I’ve long been a fan of St. Francis de Sales. He is, after all, the patron saint of writers and journalists – a score for me on both counts. He also is the patron saint of the Archdiocese of Milwaukee, my home diocese.
Now I have a reason to love him even more.
Enter a new book by Father John Burns, Lift Up Your Heart: A 10-Day personal Retreat with St. Francis de Sales. (2017, Ave Maria Press $13.95).
The retreat is based on St. Francis de Sales’ spiritual classic, Introduction to the Devout Life, which Father Burns credits for his profound re-conversion experience. In his own words, he explains it:
With my faith on the periphery, my life slid into tepidity and even boredom despite having attained so much of what I thought I wanted. At first little more than an itch, I eventually found myself haunted by a thirst for something more. I searched for fulfillment in pleasure, popularity, possessions, and whatever else I saw making others apparently happy. I was, in hind sight, half asleep. I was unable to awaken within myself that rich movement of grace that opens the eyes of the heart to the deeper realities of human existence. I was unable to understand the need to turn my heart to its true purpose, it’s Alpha and Omega, the Lord of all things. This turning, conversion, I have learned, typically happens through the assistance of others who truly know the ways of Jesus Christ. In the throes of an unfulfilling existence, I needed the help of a master. I stumbled across a book by St. Francis de Sales, called Introduction to the Devout Life. It literally changed my life.

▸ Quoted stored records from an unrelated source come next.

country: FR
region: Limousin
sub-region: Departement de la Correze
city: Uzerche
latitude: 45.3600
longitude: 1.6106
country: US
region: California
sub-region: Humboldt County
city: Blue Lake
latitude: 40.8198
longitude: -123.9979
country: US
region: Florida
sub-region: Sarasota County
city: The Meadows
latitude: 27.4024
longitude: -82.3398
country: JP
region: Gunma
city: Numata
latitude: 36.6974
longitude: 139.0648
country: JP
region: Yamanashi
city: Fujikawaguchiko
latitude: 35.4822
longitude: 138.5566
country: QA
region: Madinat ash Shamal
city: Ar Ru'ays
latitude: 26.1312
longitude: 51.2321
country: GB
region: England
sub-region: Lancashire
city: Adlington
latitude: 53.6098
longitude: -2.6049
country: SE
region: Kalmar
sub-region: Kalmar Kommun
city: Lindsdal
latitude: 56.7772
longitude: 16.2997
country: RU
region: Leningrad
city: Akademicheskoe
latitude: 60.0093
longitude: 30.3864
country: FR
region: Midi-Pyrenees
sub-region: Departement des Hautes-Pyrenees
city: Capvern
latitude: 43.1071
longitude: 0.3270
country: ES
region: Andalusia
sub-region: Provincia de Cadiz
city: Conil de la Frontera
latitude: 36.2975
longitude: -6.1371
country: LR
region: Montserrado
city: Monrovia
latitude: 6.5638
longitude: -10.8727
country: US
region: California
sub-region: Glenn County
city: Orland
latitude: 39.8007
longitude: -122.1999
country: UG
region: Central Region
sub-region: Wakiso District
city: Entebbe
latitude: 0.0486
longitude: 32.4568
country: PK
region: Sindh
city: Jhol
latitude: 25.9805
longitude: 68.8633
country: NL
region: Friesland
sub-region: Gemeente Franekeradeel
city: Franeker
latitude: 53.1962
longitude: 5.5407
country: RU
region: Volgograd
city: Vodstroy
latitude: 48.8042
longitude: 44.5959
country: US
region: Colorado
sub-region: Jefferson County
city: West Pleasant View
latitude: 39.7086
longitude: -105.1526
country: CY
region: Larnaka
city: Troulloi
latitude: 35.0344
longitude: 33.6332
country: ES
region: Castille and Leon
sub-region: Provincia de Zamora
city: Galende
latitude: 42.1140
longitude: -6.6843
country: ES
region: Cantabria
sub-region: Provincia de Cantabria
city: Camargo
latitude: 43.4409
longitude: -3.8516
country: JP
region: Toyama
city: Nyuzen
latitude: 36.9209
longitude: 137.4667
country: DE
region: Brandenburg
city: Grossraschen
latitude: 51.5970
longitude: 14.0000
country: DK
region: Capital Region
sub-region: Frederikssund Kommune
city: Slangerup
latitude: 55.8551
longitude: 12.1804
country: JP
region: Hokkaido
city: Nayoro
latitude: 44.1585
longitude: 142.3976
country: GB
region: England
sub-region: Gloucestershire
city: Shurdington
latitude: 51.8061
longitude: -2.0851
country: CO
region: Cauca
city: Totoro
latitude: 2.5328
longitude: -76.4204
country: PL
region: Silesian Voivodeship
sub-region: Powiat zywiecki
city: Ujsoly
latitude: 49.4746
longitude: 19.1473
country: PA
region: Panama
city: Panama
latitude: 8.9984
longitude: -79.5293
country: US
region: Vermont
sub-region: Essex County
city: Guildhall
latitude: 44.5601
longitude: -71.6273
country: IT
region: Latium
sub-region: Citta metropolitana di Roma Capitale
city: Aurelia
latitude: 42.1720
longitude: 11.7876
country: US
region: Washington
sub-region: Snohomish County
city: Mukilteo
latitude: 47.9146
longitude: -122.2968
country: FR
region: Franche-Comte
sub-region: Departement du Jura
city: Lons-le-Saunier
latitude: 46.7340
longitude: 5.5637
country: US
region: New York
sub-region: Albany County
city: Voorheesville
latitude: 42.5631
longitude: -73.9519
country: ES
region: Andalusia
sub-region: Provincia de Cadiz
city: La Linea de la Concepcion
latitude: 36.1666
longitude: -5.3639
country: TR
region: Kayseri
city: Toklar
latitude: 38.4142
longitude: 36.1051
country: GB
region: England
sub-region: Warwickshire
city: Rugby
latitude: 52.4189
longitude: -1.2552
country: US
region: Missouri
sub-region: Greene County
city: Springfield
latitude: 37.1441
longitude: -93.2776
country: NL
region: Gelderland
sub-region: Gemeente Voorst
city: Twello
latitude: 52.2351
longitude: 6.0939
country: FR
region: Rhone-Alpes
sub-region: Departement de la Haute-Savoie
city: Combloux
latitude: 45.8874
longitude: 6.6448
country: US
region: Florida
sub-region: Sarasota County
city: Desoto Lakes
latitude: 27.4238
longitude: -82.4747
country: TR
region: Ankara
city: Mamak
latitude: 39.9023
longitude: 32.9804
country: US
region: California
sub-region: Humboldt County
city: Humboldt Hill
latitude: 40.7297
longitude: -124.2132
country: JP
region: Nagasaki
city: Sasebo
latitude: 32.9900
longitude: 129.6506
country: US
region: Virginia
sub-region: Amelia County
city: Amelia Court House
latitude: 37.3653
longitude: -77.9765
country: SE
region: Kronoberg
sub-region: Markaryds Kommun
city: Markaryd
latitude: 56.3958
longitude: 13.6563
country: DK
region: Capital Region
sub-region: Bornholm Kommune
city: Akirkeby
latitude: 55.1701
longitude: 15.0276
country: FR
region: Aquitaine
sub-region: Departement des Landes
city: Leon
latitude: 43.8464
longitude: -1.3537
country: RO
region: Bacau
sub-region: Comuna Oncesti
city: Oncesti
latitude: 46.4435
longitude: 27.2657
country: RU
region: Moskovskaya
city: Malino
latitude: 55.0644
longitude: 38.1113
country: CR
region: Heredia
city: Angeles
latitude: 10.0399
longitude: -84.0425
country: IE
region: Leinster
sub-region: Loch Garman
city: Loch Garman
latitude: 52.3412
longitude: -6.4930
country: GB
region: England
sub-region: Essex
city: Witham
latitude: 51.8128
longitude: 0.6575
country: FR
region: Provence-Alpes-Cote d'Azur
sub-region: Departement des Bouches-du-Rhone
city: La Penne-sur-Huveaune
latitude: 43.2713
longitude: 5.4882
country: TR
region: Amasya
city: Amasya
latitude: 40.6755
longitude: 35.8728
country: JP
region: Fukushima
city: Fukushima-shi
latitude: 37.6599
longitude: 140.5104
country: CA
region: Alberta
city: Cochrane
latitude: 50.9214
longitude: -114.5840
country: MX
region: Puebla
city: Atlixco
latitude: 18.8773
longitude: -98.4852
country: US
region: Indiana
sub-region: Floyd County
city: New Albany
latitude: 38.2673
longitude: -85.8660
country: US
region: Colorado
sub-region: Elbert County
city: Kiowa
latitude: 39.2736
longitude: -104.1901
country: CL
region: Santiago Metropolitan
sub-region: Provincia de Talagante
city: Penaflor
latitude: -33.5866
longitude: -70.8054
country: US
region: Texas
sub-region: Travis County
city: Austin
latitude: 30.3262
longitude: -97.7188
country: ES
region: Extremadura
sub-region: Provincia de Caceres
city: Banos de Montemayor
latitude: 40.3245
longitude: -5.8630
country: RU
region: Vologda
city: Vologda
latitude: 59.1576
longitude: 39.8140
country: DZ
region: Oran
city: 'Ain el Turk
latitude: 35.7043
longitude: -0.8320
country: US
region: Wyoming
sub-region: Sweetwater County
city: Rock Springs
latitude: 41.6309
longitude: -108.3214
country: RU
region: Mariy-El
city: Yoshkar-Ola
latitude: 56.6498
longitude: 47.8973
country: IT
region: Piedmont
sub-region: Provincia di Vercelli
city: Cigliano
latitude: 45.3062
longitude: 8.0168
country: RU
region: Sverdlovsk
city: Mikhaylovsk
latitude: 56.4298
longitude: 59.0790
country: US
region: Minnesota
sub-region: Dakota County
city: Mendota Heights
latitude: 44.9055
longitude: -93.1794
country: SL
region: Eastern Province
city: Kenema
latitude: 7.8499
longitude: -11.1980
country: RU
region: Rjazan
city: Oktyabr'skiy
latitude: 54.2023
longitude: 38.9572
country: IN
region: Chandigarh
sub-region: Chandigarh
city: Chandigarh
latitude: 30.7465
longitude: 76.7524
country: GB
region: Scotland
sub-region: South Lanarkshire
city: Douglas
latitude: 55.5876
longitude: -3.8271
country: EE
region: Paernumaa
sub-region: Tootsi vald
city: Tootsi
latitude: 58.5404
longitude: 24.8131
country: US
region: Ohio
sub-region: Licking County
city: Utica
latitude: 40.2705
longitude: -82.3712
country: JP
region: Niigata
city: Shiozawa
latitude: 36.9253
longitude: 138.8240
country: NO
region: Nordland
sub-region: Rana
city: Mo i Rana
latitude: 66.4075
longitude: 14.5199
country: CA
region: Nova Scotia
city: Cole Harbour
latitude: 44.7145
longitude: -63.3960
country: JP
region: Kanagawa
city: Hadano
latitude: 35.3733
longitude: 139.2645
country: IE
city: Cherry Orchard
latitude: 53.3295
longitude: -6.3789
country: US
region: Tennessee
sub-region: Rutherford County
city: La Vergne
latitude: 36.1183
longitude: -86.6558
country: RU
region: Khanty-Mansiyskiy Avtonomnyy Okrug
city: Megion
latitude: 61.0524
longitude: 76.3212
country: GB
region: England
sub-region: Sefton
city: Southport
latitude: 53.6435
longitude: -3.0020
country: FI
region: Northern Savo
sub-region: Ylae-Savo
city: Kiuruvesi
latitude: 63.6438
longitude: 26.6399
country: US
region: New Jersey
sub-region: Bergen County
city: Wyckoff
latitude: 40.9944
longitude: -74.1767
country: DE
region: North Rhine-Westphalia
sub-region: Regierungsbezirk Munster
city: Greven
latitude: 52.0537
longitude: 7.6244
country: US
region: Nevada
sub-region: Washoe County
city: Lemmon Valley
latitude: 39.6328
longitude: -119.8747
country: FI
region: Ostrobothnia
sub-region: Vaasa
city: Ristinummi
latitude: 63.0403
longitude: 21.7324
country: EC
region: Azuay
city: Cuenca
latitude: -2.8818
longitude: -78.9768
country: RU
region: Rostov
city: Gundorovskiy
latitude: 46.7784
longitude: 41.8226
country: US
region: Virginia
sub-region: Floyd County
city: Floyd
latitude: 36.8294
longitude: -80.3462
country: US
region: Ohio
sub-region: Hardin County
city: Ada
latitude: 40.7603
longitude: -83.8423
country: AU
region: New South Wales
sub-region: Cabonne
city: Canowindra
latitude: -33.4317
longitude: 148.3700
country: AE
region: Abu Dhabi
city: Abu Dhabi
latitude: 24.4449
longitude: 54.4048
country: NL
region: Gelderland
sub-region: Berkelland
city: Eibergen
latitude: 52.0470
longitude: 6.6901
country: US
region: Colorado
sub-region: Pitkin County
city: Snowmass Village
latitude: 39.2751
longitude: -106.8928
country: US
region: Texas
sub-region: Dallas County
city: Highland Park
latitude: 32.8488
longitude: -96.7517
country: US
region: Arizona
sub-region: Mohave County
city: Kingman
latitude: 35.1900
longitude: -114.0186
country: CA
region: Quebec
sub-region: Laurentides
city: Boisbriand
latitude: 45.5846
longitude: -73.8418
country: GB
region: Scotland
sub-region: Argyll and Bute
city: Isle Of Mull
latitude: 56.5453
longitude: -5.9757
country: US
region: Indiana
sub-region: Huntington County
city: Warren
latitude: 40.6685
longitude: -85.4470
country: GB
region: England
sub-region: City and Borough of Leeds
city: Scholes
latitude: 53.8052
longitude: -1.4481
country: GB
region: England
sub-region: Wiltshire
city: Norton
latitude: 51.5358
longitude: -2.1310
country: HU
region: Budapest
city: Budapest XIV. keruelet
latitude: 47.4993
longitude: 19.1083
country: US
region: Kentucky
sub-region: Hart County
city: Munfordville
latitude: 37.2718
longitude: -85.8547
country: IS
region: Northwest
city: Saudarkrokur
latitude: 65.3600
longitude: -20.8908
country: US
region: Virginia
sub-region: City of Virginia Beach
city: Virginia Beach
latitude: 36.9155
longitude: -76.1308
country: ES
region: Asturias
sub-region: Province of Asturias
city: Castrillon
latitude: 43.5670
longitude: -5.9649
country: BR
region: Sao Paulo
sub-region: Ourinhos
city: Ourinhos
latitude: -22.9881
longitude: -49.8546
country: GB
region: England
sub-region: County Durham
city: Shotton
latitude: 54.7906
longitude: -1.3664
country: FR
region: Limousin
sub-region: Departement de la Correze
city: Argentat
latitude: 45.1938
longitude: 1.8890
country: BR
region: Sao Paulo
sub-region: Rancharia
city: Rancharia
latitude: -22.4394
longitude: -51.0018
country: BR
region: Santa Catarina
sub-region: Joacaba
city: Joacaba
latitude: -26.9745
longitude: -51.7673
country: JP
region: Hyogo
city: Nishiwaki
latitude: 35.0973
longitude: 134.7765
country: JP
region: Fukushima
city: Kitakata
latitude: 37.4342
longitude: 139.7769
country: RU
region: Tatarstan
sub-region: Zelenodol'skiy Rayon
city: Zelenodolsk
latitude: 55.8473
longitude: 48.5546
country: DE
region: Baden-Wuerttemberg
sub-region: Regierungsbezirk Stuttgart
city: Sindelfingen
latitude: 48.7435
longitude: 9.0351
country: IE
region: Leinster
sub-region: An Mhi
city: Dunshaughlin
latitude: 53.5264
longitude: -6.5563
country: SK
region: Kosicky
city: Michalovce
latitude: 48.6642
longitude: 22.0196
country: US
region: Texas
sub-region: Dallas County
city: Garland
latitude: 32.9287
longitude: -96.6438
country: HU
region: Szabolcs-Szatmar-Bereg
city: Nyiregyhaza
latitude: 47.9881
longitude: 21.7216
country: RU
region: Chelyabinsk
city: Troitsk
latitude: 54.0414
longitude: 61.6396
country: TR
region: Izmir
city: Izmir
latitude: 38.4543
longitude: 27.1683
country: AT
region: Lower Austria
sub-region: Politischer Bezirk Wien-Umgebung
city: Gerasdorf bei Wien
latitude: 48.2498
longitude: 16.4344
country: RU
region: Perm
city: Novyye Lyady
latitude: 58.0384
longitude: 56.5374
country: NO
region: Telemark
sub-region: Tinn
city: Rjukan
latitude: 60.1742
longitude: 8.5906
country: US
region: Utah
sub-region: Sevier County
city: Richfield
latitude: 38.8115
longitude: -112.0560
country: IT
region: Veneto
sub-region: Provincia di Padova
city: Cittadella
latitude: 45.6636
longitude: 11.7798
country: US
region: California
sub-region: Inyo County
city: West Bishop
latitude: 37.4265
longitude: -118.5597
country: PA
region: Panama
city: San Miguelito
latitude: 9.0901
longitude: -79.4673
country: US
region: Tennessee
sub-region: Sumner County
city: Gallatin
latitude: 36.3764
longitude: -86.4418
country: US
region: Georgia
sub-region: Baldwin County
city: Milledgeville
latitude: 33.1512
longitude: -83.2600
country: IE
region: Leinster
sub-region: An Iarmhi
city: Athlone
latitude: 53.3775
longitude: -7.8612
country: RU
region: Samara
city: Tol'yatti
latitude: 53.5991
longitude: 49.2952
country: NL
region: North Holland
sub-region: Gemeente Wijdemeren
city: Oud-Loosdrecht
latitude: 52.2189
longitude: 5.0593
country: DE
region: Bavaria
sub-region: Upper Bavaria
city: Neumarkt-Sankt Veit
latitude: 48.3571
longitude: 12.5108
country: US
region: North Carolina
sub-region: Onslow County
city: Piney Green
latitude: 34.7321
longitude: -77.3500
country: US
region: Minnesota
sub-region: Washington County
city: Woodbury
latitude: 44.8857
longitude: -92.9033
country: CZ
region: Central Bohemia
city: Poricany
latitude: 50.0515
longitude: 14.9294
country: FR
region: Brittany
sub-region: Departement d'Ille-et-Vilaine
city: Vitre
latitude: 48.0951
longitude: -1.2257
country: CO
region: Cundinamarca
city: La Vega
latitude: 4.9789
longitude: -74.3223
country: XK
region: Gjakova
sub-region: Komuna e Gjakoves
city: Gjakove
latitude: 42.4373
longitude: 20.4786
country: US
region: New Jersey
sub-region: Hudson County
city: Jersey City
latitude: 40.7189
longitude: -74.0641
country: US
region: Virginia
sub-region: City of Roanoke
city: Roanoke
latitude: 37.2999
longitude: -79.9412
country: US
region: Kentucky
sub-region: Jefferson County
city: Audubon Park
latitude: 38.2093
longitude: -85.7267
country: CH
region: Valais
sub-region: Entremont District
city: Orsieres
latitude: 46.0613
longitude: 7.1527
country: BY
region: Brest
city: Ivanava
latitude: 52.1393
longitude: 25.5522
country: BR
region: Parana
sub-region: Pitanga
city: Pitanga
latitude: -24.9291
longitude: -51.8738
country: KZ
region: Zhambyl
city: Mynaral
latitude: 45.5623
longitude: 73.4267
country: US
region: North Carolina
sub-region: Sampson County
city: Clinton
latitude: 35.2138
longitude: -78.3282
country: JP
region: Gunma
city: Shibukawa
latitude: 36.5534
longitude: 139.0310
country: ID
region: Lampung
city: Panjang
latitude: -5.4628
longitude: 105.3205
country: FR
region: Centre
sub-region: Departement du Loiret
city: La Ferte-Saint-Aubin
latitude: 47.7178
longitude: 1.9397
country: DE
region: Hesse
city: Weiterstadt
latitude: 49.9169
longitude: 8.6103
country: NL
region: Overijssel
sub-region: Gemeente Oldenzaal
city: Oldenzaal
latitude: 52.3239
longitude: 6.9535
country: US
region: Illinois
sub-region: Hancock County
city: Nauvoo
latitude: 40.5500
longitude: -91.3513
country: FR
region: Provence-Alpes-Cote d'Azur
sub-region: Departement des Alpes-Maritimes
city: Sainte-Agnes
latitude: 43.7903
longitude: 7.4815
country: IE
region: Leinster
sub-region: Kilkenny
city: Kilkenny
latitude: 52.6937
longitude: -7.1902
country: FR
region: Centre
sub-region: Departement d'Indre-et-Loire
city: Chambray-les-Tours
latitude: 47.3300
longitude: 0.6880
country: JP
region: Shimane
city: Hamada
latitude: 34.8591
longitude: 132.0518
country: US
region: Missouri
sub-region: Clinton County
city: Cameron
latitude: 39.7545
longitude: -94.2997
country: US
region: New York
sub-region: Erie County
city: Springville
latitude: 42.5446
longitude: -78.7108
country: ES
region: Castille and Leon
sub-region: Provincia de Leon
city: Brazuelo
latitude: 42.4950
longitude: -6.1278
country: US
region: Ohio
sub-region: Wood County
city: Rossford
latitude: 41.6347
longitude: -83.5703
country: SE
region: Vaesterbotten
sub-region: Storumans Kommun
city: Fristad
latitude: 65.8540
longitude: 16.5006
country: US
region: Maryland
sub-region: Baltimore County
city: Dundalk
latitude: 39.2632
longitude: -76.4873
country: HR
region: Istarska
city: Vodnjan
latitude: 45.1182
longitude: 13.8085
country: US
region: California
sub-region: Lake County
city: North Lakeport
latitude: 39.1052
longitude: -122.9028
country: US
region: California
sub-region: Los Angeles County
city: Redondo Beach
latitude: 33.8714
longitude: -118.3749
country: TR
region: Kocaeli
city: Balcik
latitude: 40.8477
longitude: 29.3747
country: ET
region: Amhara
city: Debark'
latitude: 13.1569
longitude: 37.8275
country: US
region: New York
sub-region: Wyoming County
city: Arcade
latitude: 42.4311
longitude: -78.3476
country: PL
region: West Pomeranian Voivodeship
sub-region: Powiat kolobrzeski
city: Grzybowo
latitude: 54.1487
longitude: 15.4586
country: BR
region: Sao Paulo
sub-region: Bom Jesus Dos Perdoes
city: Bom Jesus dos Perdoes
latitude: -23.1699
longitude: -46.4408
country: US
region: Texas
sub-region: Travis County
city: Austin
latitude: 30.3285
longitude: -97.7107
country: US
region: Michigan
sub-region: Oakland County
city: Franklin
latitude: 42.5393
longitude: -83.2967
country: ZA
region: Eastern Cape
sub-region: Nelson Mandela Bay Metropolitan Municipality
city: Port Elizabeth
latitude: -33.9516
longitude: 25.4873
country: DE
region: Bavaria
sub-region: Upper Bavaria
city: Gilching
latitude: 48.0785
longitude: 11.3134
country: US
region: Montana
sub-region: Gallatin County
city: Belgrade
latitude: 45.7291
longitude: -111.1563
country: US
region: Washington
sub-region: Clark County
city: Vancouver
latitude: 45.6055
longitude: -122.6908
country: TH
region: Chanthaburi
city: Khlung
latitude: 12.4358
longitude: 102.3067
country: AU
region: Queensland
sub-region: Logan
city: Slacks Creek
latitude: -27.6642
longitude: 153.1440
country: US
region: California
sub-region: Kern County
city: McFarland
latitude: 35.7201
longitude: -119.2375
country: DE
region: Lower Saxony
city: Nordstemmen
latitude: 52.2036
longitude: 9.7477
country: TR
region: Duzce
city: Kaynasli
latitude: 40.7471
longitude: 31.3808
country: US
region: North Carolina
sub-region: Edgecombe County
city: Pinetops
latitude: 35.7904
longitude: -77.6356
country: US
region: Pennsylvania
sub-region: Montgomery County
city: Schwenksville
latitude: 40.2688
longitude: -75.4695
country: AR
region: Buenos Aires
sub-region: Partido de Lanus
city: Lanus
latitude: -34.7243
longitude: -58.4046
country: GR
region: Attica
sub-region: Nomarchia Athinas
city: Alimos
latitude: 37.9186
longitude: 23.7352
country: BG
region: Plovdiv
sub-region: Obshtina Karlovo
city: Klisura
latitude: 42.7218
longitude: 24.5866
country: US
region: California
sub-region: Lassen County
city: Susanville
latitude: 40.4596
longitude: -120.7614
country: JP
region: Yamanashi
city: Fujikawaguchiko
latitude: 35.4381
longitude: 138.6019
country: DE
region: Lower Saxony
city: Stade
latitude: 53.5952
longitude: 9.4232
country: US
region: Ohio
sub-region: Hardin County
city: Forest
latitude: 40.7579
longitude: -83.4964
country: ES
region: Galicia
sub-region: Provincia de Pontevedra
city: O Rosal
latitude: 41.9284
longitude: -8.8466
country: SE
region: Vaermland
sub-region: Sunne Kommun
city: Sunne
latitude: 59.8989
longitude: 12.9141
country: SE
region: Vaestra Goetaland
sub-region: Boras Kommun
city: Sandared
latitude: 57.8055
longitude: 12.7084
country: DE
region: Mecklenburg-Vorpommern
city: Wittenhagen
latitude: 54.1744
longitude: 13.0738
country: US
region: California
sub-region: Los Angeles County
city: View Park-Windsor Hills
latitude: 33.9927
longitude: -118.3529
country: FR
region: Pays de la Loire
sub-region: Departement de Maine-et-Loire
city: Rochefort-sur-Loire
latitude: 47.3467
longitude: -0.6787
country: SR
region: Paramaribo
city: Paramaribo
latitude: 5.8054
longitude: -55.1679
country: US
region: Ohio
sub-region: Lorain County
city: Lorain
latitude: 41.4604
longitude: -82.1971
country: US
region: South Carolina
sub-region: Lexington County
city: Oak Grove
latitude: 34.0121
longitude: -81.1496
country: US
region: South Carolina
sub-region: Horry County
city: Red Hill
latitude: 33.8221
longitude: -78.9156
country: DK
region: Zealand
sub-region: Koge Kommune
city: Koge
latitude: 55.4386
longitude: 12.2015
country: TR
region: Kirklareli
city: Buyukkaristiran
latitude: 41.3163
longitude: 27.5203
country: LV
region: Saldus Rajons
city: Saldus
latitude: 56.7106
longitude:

I daresay this retreat will change yours.
The author admits that this is not an easy retreat to make, but then again anything worth having is worth having worked for. The retreat includes topics that can sometimes be “difficult for the modern mind and heart to engage” such as death, judgment, heaven, and hell as well as angels, demons, the saints and the love of God.
Each day of the retreat begins with a meditation that leads the reader more deeply into self-knowledge and at the same time deeper into the truth of our faith and God’s love. It then suggests a focus for the day’s prayer and concludes with the prayer itself.
The fifth meditation On Death has tackled with wisdom and hope a topic that could be sullen and frightening:
The essential truths of our faith empty this fear, and radically so. The communion to which we are called, indeed for which we are made, is more profound and complete than even anything we could experience here in this life. In our time here, every joy, every love, every communion is simply a foretaste of what is potentially to come. No matter how perfect and joyful it may be, life here is punctuated by sin: even though ‘the just fall seven times, they rise again’ (Prv 24:16). Our communion and love here, certainly blessed and wonderful but incomplete and imperfect, stirs up a greater ardor for that which is to come. Heaven is ultimate, eternal and unbroken communion with God and with the angels and saints. We will consider this later in more detail, but for now we must allow faith, hope, and love to lift us out of the fear of death. Death is simply a passing point, from intermittent communion into, please God, perfect communion.
The prayer focus for the day is encouraging as well:
Embrace the gift of your freedom and gratitude and awareness of the passage of time. Consider the importance of real, faithful relationships. Ask yourself where you cling to material or passing things and where you cling to control. Prayerfully, constantly, consider the inevitable reality of your death. Ask God’s grace in reorienting and reordering your whole life toward charity, love of God and love of neighbor. Ask for the grace to waste not a moment of the time given to you by God before that reality arrives.
That paragraph is followed by this prayer:
Lord God, grant me always the grace to live each and every moment as if it were my last. Help me always to set my gaze upon eternity and to cherish the flow of each earthly moment as one filled with your presence. Help me to see the time allotted to me here and now as a blessed chance to glorify you and to praise you by imitating Christ and living the Gospel. Help me always to live in a state of readiness, knowing neither the day nor the hour. And please, Oh God, grant me the gift of a happy death and a peaceful passing into the fullness of your embrace. Amen.
Lift up Your Heart is amazing, but what I find perhaps even more amazing is that Father Burns wrote it in longhand in a single sitting while in Eucharistic Adoration. Talk about movement of the Spirit!
There is another thing about Father Burn’s book that astonishes me as well. All the proceeds from sales of Lift up Your Heart will be directly donated to St. Francis de Sales Seminary. What a remarkable witness of his love for his vocation and dedication to promotion of the priesthood!
Certainly, this 10-day retreat needs to go on your Lenten reading list. Granted, it spans just 10 days, but it’s packed with spiritual gems that will last all the 40 days of Lent. And far beyond.